== Segment start ==

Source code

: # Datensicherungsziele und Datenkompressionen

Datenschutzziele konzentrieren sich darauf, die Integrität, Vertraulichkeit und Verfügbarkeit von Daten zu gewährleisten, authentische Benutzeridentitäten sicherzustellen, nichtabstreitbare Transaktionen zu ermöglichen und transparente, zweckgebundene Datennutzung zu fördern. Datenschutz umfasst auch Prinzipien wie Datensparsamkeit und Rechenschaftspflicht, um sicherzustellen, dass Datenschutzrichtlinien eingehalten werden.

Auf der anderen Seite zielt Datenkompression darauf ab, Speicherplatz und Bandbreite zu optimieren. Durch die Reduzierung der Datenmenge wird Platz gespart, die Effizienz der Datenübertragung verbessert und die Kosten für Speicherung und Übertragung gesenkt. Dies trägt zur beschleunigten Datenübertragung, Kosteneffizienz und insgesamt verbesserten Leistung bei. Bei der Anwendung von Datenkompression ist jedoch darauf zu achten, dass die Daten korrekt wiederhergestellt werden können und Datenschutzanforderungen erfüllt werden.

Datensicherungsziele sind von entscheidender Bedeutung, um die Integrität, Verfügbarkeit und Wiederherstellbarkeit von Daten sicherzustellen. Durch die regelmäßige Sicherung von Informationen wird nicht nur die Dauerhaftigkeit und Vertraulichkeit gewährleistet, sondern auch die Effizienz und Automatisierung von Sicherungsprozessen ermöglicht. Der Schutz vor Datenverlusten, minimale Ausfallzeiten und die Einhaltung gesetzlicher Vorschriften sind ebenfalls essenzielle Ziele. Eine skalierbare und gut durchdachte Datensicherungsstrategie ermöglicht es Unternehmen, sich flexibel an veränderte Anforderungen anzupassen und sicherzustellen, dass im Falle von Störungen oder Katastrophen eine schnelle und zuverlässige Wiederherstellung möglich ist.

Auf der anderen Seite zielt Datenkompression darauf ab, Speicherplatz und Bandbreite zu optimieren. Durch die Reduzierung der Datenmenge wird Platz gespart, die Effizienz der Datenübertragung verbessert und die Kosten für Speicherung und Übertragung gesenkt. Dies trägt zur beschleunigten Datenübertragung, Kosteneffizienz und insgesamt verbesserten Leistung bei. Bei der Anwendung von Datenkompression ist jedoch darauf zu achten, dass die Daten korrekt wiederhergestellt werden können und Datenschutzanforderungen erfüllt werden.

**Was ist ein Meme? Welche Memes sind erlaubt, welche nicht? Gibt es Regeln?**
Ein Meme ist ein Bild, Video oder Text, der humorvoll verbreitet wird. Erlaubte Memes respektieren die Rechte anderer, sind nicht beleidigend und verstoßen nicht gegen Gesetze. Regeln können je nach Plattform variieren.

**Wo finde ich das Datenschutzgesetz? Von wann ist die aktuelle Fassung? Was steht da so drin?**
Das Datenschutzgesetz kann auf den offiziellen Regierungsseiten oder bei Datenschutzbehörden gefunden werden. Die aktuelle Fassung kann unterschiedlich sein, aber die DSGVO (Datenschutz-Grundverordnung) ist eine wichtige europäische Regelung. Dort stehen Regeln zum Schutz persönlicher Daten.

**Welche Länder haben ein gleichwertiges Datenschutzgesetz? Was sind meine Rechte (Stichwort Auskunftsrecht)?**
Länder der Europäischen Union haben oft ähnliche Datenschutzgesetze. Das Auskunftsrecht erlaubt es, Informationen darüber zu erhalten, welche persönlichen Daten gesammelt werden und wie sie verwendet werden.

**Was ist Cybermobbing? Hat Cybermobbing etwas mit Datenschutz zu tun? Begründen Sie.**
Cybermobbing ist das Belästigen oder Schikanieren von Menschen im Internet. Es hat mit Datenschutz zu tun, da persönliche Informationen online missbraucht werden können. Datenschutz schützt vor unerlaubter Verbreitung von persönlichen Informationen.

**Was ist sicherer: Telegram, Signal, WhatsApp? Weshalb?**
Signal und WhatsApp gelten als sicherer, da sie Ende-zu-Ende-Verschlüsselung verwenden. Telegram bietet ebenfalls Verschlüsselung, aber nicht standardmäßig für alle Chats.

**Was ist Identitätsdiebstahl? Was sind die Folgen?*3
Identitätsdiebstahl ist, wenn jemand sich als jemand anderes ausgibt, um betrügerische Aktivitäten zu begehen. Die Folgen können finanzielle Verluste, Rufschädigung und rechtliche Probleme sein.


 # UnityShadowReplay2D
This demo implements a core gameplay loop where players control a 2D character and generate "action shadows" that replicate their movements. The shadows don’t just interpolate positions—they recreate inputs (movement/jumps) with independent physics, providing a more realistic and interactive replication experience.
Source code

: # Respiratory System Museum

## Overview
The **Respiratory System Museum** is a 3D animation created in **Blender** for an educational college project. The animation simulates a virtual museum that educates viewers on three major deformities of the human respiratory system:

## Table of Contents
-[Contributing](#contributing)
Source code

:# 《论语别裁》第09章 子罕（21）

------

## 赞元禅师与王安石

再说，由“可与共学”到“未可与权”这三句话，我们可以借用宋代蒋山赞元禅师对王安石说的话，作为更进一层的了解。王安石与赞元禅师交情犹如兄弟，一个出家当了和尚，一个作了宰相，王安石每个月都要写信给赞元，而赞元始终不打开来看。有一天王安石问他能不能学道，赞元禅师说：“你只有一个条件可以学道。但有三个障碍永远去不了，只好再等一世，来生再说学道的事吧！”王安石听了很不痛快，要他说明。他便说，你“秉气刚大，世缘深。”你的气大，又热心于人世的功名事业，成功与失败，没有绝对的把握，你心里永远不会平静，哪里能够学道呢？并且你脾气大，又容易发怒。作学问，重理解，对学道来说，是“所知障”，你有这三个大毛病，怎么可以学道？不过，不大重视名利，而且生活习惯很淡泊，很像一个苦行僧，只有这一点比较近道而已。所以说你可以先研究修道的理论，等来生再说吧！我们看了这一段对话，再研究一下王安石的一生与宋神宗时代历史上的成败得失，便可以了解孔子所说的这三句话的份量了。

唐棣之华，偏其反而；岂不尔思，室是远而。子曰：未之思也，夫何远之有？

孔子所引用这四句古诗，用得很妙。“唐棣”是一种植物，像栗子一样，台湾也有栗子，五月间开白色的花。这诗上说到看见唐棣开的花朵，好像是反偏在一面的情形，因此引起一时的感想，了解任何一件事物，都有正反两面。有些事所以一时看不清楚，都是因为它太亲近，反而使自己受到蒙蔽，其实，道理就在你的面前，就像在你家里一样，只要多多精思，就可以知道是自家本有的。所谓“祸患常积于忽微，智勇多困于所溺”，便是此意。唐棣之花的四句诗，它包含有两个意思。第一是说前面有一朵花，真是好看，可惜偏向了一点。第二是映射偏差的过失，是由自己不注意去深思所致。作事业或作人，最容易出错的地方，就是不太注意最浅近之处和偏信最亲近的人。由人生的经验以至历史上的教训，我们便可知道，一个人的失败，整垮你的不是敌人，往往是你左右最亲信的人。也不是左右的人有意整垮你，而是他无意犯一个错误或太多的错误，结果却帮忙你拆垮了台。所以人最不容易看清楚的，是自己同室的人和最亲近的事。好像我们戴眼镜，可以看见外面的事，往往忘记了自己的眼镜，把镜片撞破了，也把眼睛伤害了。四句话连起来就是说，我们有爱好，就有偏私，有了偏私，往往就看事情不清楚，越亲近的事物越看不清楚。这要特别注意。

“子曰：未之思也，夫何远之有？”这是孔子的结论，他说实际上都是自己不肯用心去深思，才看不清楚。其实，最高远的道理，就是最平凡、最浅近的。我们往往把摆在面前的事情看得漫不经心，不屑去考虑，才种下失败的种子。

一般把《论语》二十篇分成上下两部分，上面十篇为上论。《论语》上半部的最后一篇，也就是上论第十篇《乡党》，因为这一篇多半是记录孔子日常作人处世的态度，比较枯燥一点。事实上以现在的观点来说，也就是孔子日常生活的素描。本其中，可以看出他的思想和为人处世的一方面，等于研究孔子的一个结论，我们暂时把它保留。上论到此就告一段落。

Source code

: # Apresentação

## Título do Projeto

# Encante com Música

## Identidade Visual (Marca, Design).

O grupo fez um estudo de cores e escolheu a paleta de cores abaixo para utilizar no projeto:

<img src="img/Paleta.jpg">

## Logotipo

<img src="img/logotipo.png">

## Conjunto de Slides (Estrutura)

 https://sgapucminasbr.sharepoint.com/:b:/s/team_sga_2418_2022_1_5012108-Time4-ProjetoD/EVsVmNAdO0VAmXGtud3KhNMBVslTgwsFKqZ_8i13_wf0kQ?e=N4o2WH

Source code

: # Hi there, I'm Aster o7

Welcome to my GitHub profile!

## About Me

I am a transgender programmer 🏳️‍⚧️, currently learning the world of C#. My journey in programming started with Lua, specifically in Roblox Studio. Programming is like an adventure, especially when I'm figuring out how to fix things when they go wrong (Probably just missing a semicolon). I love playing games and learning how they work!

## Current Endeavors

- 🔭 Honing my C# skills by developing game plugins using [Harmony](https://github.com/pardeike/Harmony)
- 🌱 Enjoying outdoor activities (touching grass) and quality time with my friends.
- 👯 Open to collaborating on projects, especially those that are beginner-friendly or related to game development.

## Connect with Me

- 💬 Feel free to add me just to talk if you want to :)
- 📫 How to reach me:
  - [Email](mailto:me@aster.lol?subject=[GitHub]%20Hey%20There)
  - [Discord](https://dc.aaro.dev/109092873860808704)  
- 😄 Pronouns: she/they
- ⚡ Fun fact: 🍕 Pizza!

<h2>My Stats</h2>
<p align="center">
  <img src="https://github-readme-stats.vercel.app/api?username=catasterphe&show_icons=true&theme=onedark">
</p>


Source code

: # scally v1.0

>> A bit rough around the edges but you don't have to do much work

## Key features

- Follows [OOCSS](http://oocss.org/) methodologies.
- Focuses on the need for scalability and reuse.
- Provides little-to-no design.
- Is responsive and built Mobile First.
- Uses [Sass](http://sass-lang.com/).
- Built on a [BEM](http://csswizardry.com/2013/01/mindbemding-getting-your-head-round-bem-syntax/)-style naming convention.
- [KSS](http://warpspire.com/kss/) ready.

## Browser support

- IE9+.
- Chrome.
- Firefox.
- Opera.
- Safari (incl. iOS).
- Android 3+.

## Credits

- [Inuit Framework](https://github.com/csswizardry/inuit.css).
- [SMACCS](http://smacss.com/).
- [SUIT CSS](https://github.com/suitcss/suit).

== Segment end ==

WHAT YOU SHOULD DO → From the material above, retype precisely the lines between the line holding "The **Respiratory System" and the line holding "## 赞元禅师与王安石", inclusive, and nothing beyond them.

WRITTEN RESPONSE →
The **Respiratory System Museum** is a 3D animation created in **Blender** for an educational college project. The animation simulates a virtual museum that educates viewers on three major deformities of the human respiratory system:

## Table of Contents
-[Contributing](#contributing)
Source code

:# 《论语别裁》第09章 子罕（21）

------

## 赞元禅师与王安石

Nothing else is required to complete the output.